The Lonely Island Return To SNL With A Deliciously Disgusting Business Idea
The Lonely Island returned to "Saturday Night Live" with a brand new digital short, and it's perfect.
For weird little guys (it's me, I'm weird little guys) across the world, this is a huge moment. The Lonely Island — made up of Andy Samberg, Akiva Schaffer, and Jorma Taccone — used to provide digital shorts nearly every Saturday night during their run on "SNL" (Samberg was a cast member and Schaffer and Taccone worked on the writing team but often appeared in the pre-taped sketches). Samberg left the show in 2012, but the trio — who still work together all the time — kept providing shorts here and there, like "YOLO" in 2013 (with an assist from Adam Levine and Kendrick Lamar) and "Natalie's Rap 2," which reunited Schaffer, Samberg, and Taccone with Natalie Portman after their first short together in 2006. The latter was in 2018, so it's been six long years since we all got a Digital Short.
Now that Samberg is back in Studio 8H playing Doug Emhoff to Maya Rudolph's Vice President Kamala Harris, he apparently brought the boys back together for yet another banger: "Sushi Glory Hole." Yes, it's as disgusting as it sounds, and it's absolutely delightful.
Andy Samberg and Akiva Schaffer are here with an amazing business idea: a Sushi Glory Hole
The short opens on cast members Bowen Yang and Kenan Thompson — alongside former cast member Maya Rudolph — in a boardroom waiting for the next presentation. They're wholly unprepared for what Andy Samberg and Akiva Schaffer's characters have to offer. The proposition: sushi fed to hungry customers through a bathroom's glory hole. (I'm not going to explain what a "glory hole" is. You can Google it.)
Yang, Thompson, and Rudolph keep trying to leave, but keep getting blocked by the would-be businessmen: the guys don't let up. As cast members James Austin Johnson and Andrew Dismukes drop to their knees in random bathroom stalls and receive a mouth full of fish, Samberg and Schaffer explain, "It's sushi being fed through a hole in the wall." (According to them, it's pretty high quality fish.)
So why would you want this? Say you're out on the town and forgot to eat dinner ("But you wanna be discreet / Can't be eating omakase in the middle of the street," Samberg notes), so you simply open the "SGH" app and find the nearest Sushi Glory Hole (it's probably in a club bathroom, and you want to look for the "sushi-sized hole in the wall"). Pretty simple stuff. A few specifics: you can also order sake and there aren't any "gimmicky rolls" but "just strictly nigiri coming out of the holes." (No substitutions or requests either.) Also, be careful which stall you pick, or you might get something ... really different.

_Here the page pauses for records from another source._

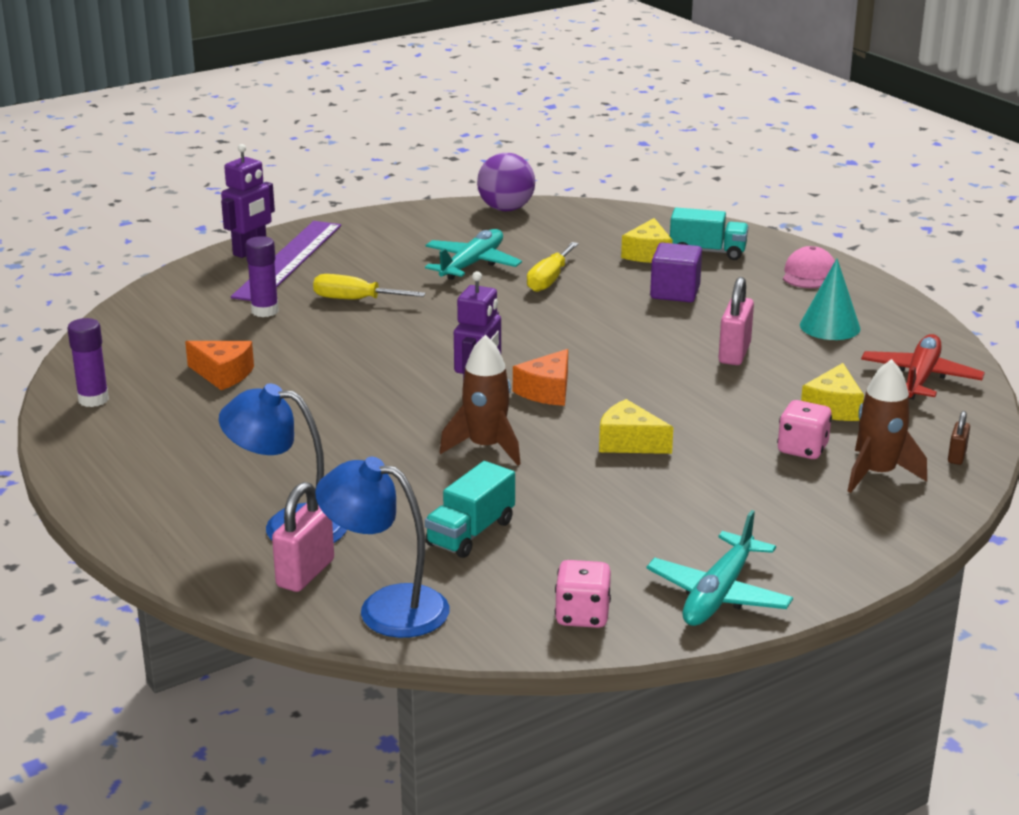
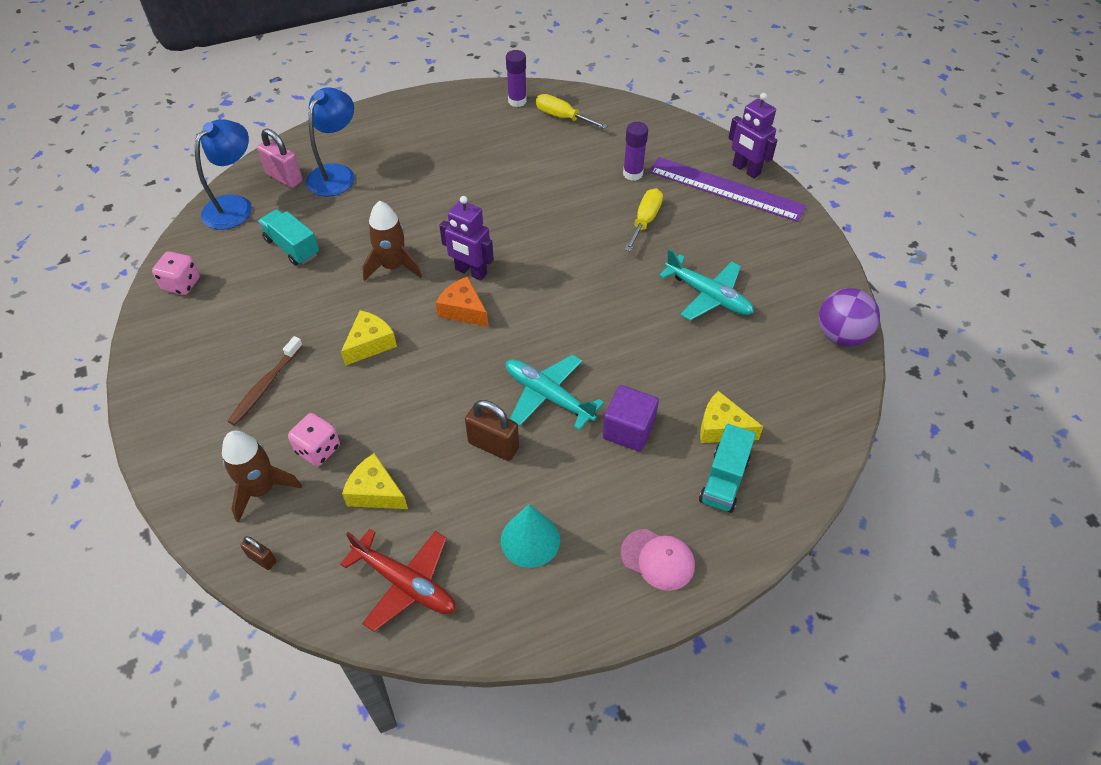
camera: 100 degrees right, 25 degrees up
(223, 374) = (536, 152): orange cheese -> none
(549, 280) = (669, 342): yellow screwdriver -> yellow screwdriver (562, 117)
(719, 594) = (166, 352): turquoise plane -> turquoise plane (548, 396)
(733, 502) = (265, 386): none -> brown toothbrush
(734, 353) = (493, 445): pink padlock -> brown padlock

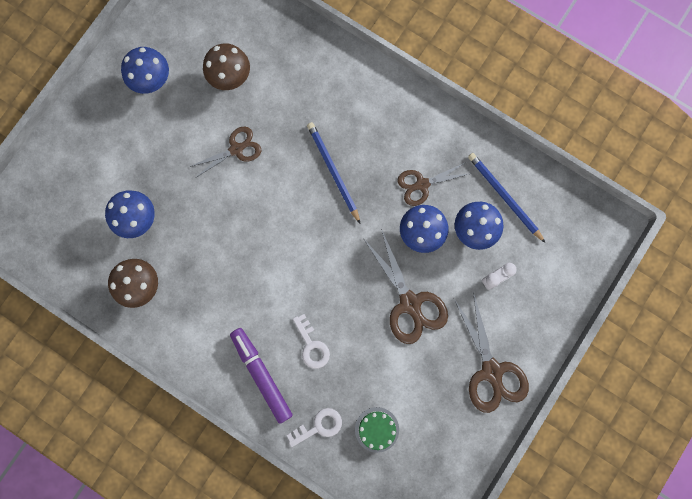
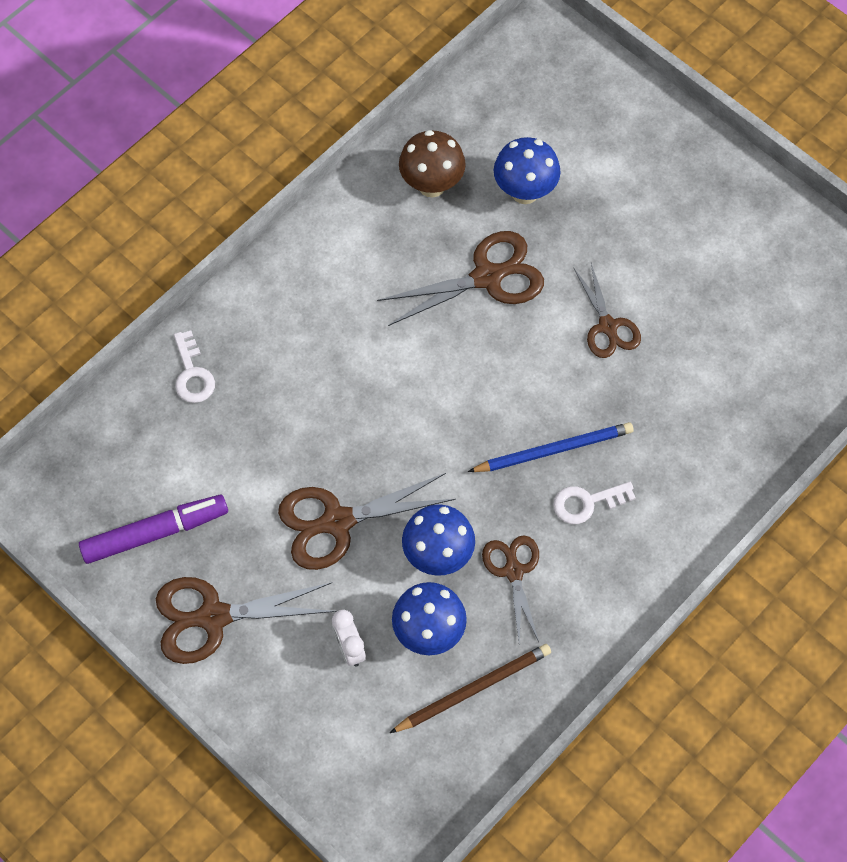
camera: 100 degrees right, 15 degrees down
(152, 81) = (725, 233): blue mushroom -> none
(210, 235) = (487, 277): none -> brown scissors
(230, 78) = (718, 333): brown mushroom -> none
(261, 375) = (279, 313): purple marker -> purple marker (155, 533)
(312, 345) = (305, 382): white key -> white key (587, 503)
(377, 429) = (169, 446): green cake -> none
(504, 197) = (473, 689): blue pencil -> brown pencil

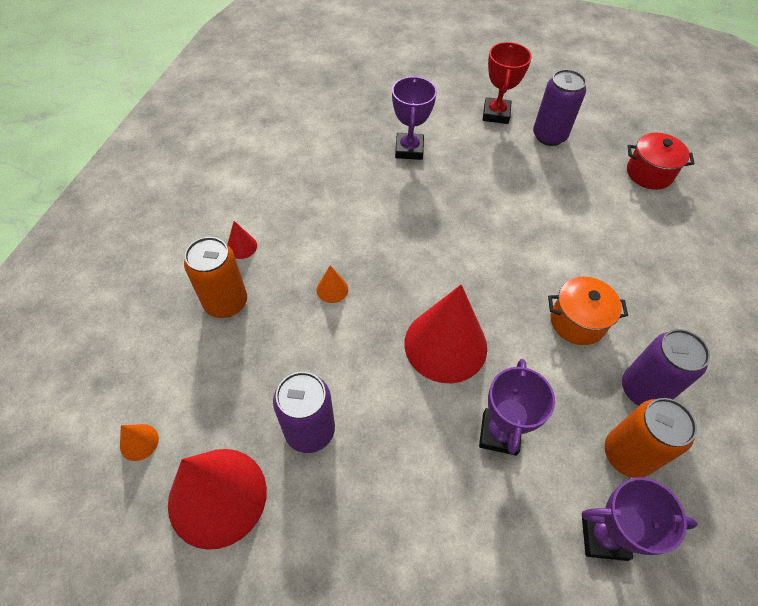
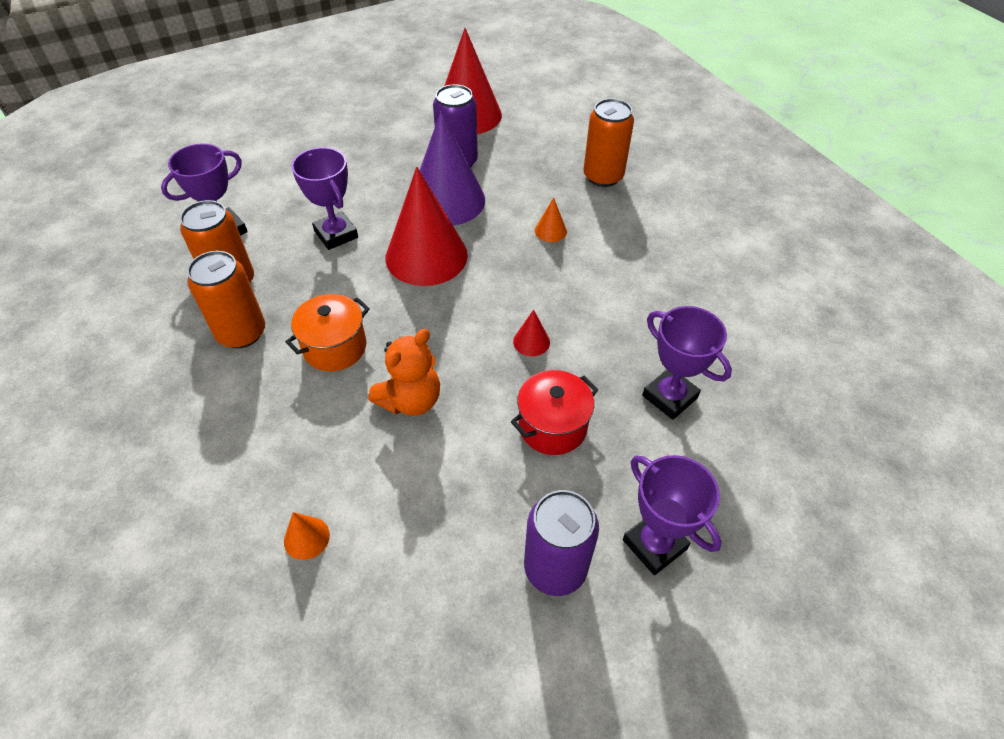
camera: 135 degrees right, 5 degrees down
(139, 442) = (538, 105): orange cone -> orange cone (306, 538)
(241, 246) = (652, 209): red cone -> red cone (531, 341)
(370, 389) = (447, 200): none -> purple cone
(496, 114) = (654, 544): red trophy -> purple trophy
(553, 250) = (411, 400): none -> orange teddy bear
(643, 390) = (241, 333): purple can -> orange can
(649, 173) = (376, 619): red pot -> red pot (552, 426)

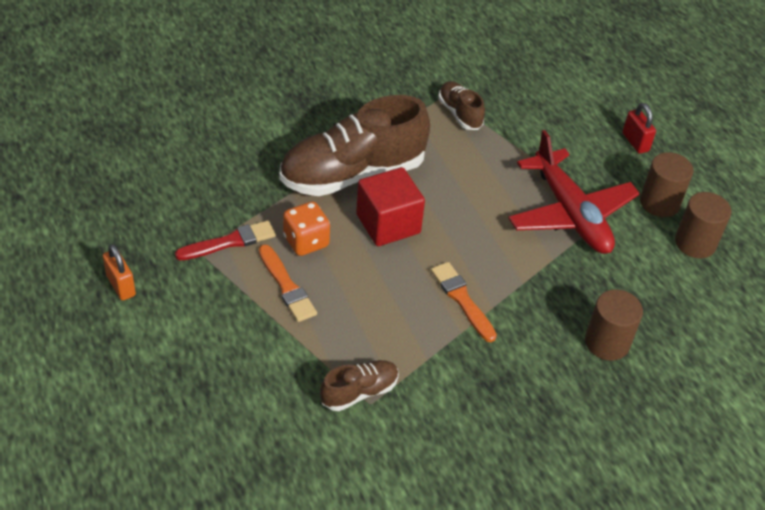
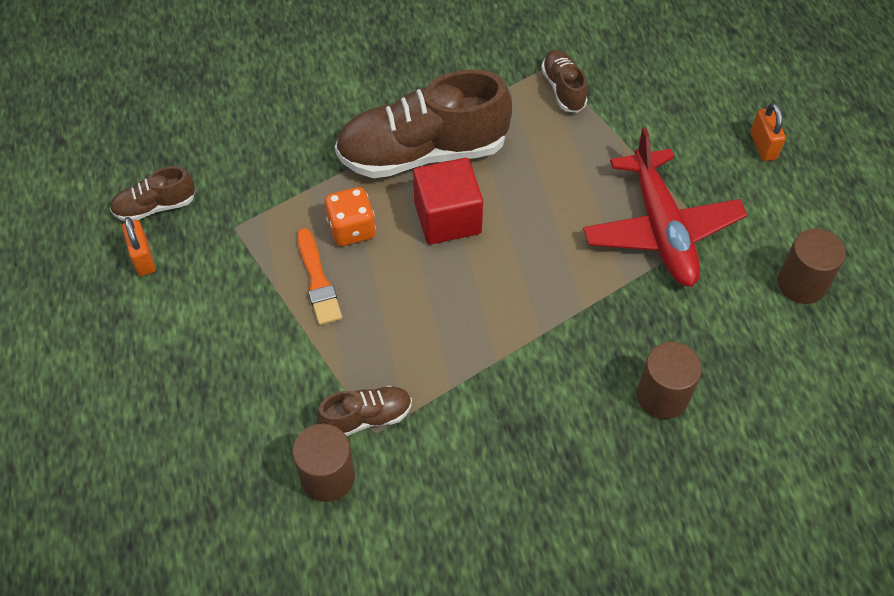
camera: 15 degrees right, 10 degrees up
(121, 242) = (155, 206): none -> brown shoe
(230, 242) = (269, 220): red brush -> none
(462, 299) = (508, 321): orange brush -> none
(635, 142) = (763, 146): red padlock -> orange padlock
(659, 203) = (772, 227): brown cylinder -> brown cylinder (327, 476)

The Lonely Island left SNL in 2012 — but they never stopped (never stopping)
Even though Jorma Taccone, Akiva Schaffer, and Andy Samberg are all plenty busy separately, they still always find time to work together. As I mentioned, they kept making digital shorts for "Saturday Night Live" even after they left the show, and they're also filmmakers and producers. Together, the three have produced huge hits like Samberg's 2020 movie "Palm Springs," the Hulu original "PEN15," and the Emmy-winning Netflix sketch series "I Think You Should Leave with Tim Robinson" — and if you haven't watched their 2016 masterpiece (and unfortunate box office bomb) "Popstar: Never Stop Never Stopping," I'm going to insist you queue it up and press play before you do literally anything else with your life.
Considering that Samberg, Schaffer, and Taccone have been friends since they met in junior high school, it makes sense that they keep working together ... and in 2023, Samberg hinted that they might have a new album in the works. The group briefly toured in 2019 and their last album, the soundtrack for Netflix's "The Unauthorized Bash Brothers Experience" — which stars Samberg as Jose Canseco and Schaffer as Mark McGwire — came out that same year.
Last year, Samberg told /Film that he, Schaffer, and Taccone would love to make a new album work despite their incredi(bad)ly busy schedules. "Every time one of us finishes something, they start texting the other two, being like, 'When are we going to make another album? What are you guys doing?' Then as soon as they start something else, then it's someone else's turn," Samberg said, before saying he's hopeful about the prospect. As a longtime Lonely Island devotee who spent the best 90 minutes of my life at their Philadelphia show, I'm hopeful too ... but "Sushi Glory Hole" is definitely a welcome surprise.